Médicos formados no exterior que querem trabalhar no Brasil precisam passar pelo Revalida, um exame nacional que torna válido o diploma. Contudo, os estudantes vinham do exterior e entravam na Universidade Brasil por meio de um vestibular forjado.
“A partir do momento em que eles conseguiam ser transferidos para uma universidade aqui no Brasil, mediante pagamento, quando eles se formavam já não havia mais a necessidade de fazer o Revalida, de se submeter a esse exame”, diz delegado da PF Cristiano Pádua.
Para burlar o sistema, o aluno cursava medicina, mas no papel, a universidade dizia que ele estava matriculado em outro curso na área de saúde. No semestre seguinte, a transferência para o curso de medicina era realizada.

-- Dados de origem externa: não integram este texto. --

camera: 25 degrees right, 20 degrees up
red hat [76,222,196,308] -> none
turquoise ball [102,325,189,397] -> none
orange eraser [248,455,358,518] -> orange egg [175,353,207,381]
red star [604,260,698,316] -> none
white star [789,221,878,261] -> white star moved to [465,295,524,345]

Nos últimos dez anos, José Fernando Pinto da Costa, dono da Universidade Brasil, vem acumulando acusações de fraudes e processos na Justiça. Quando era reitor da Uniesp, em 2011, ele divulgou o programa “Uniesp Paga”.

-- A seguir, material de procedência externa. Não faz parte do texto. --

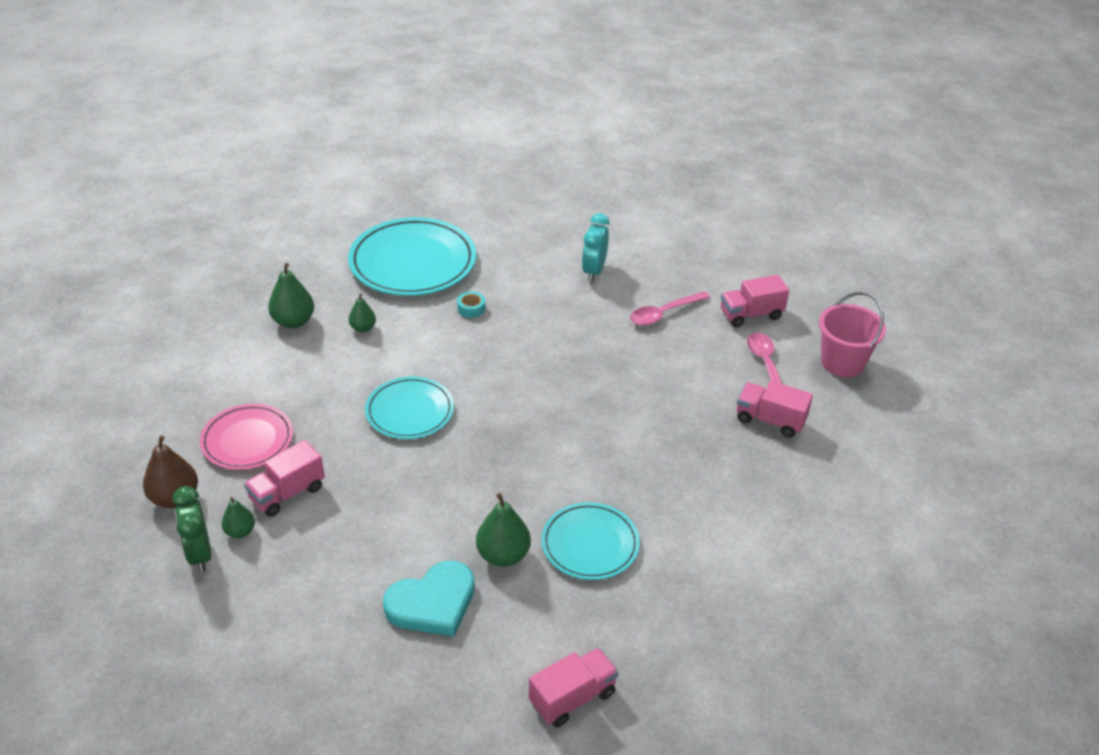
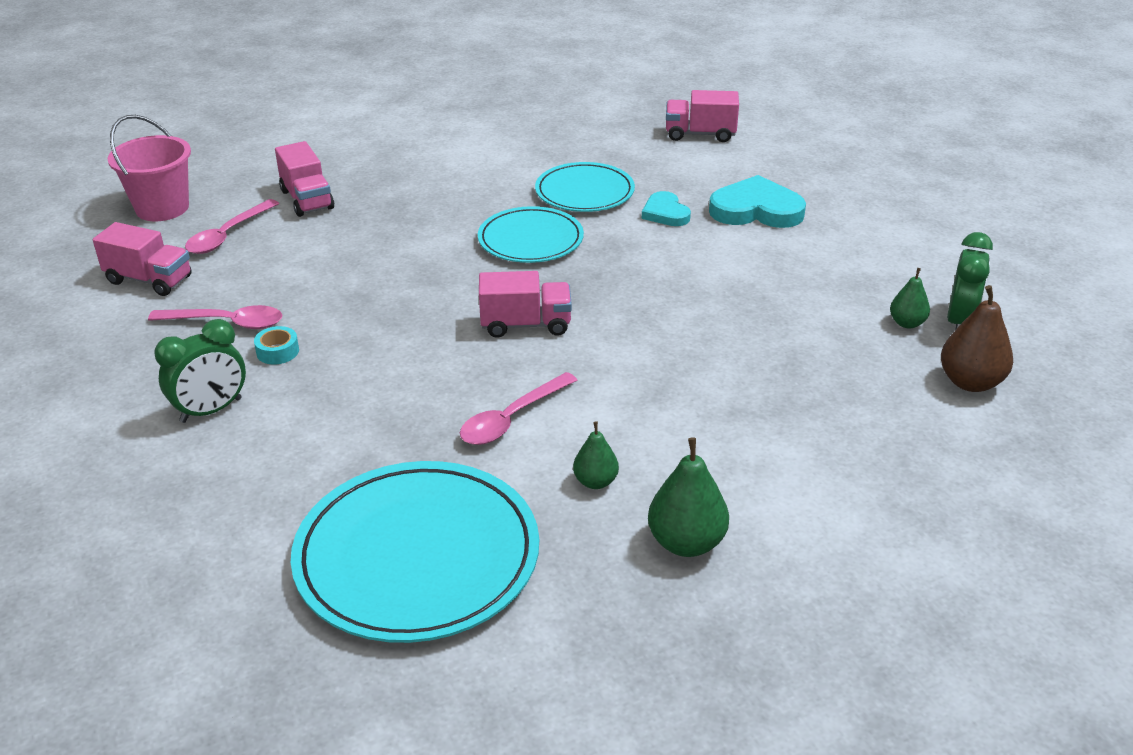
camera: 140 degrees left, 5 degrees down
pink plate [200,404,293,470] -> none
pink truck [244,440,325,517] -> pink truck moved to [479,271,572,338]
turquoise plate [365,376,454,439] -> turquoise plate moved to [478,206,584,263]
turquoise tape [457,292,485,318] -> turquoise tape moved to [254,326,299,365]
green pear [476,493,531,567] -> turquoise heart [642,191,691,226]
turquoise clock [582,213,609,282] -> green clock [154,319,246,423]
none -> pink spoon [460,372,577,445]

No programa, a faculdade se comprometia a pagar o Fies para estudantes de baixa renda. Em troca, o aluno tinha que fazer trabalhos voluntários em ONGS. Muitas pessoas se inscreveram e acabaram movimentando muito dinheiro. O problema é que a conta do Fies não foi paga e a dívida passou a ser dos estudantes.
Segundo a Polícia Federal, as fraudes do Fies e na Universidade Brasil geraram um prejuízo de R$ 2 bilhões aos cofres públicos.
O que diz a Universidade Brasil
O advogado do reitor e da Universidade Brasil nega a existência do esquema fraudulento. “Até o momento, não há nenhum elemento para que o Fernando ou seu filho soubessem do que estava acontecendo. A universidade continua à disposição para identificar, colaborar, indicar os responsáveis e para sanar os problemas”, afirma Pierpaolo Cruz.
Em nota, o Ministério da Educação (MEC) disse apenas que instaurou processo administrativo para apurar o possível envolvimento de servidores nas fraudes da universidade e que a instituição foi suspensa cautelarmente para novos contratos do Fies.
Sobre o Revalida, o MEC defende que somente as instituições de ensino superior com nota máxima no Sistema Nacional de Avaliação da Educação Superior (Sinaes) possam revalidar diplomas.
“Virou literalmente uma bagunça. É uma situação muito grave porque no final das contas, quando a população vai ser atendida lá na posta, do outro lado da mesa, pelo jaleco branco, ela não sabe de o médico foi bem formado, que universidade que ele foi, se ele foi revalidado, ou se ele é formado de qualidade aqui no Brasil”, afirma o vice-presidente da Associação Médica Brasileira, Diogo Leite Sampaio.
Operação
As investigações começaram no início do ano após a PF receber informações de que estariam ocorrendo irregularidades no campus de um curso de medicina em Fernandópolis.
De acordo com a PF, vagas para ingresso, transferência e financiamentos Fies para o curso de medicina estariam sendo negociados por até R$ 120 mil por aluno.
O esquema contava com “assessorias educacionais”, que vendiam vagas no curso de medicina, financiamentos Fies e Prouni, além de fraudes em cursos relacionados ao Exame Revalida.
De acordo com a PF, essas assessorias tinham o apoio dos donos e toda a estrutura administrativa da universidade para negociar centenas de vagas para alunos, que aceitaram pagar pelas fraudes em troca de matrícula no curso de medicina.
Além disso, o Ministério Público Federal (MPF) pediu a instauração de um inquérito policial para apurar a responsabilidade de servidores do Ministério da Educação (MEC) suspeitos de terem omitido informações para contribuir com as fraudes cometidas na Universidade Brasil.
Ao todo, 250 policiais federais foram às ruas para cumprir 77 mandados nas cidades de Fernandópolis, São Paulo, São José do Rio Preto (SP), Santos (SP), Presidente Prudente (SP), São Bernardo do Campo (SP), Porto Feliz (SP), Meridiano (SP), Murutinga do Sul (SP), São João das Duas Pontes (SP) e Água Boa (MT).
A Polícia Federal informou que durante a operação alguns investigados tentaram fugir no momento das prisões e outros jogaram celulares de prédios, antes da entrada dos policiais. Os celulares foram recuperados e os foragidos foram localizados e presos.